I love this grill on the stovetop, but if you want to see this beauty on him the best, and you have at least a 20 "charcoal grill, place it on your charcoal grill and have fun. I do not think I ever cooled during the week or so after Hurricane Charley, as we had no electricity, I had filled up on charcoal before the storm, and heated as my neighbor, refrigerators and thaw their freezers, they kept bringing me food to cook before it spoiled -. and, of course, they shared with the chef. The neighbors saved some of their food, got the Lodge grill quite a workout, and my family have very good!
It is a well-made product. It's an American. And it's a great value. What's not to love? Can not just fall on your foot - I have mentioned, it is hard?
Best grill/griddle around
II just got my frying pan last week and I use it daily with excellent results every time.
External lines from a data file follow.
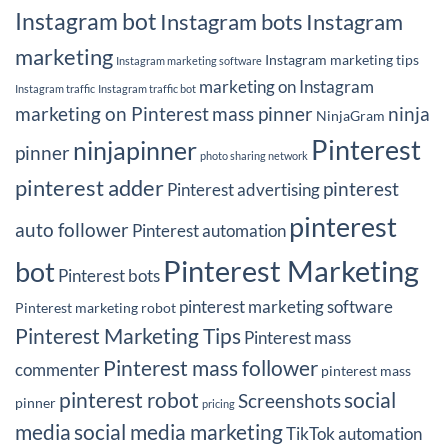
Instagram bot
Instagram bots
Instagram
marketing
Instagram marketing tips
Instagram marketing software
marketing on Instagram
Instagram traffic
Instagram traffic bot
marketing on Pinterest
mass pinner
ninja
NinjaGram
Pinterest
ninjapinner
pinner
photo sharing network
pinterest adder
pinterest
Pinterest advertising
pinterest
auto follower
Pinterest automation
Pinterest Marketing
bot
Pinterest bots
pinterest marketing software
Pinterest marketing robot
Pinterest Marketing Tips
Pinterest mass
Pinterest mass follower
commenter
pinterest mass
pinterest robot
social
Screenshots
pinner
pricing
media
social media marketing
TikTok automation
Mine came with a few minor scratches on the preseasoning but all of them seem to disappear very soon (I spray a little pam in the pan all over before it). I cooked some hamburgers on the grill side of what is delicious and they have the great grill marks on them. I have no sticking problems at all with this matter so far. Cleanup is easy, provided you have a stiff brush, a large sink and the strong arms needed to carry it from the stove to the sink to wash every time (the thing weighs 15 pounds). I recommend this pan for everyone, it is very well constructed and looks like it will last a lifetime with proper care.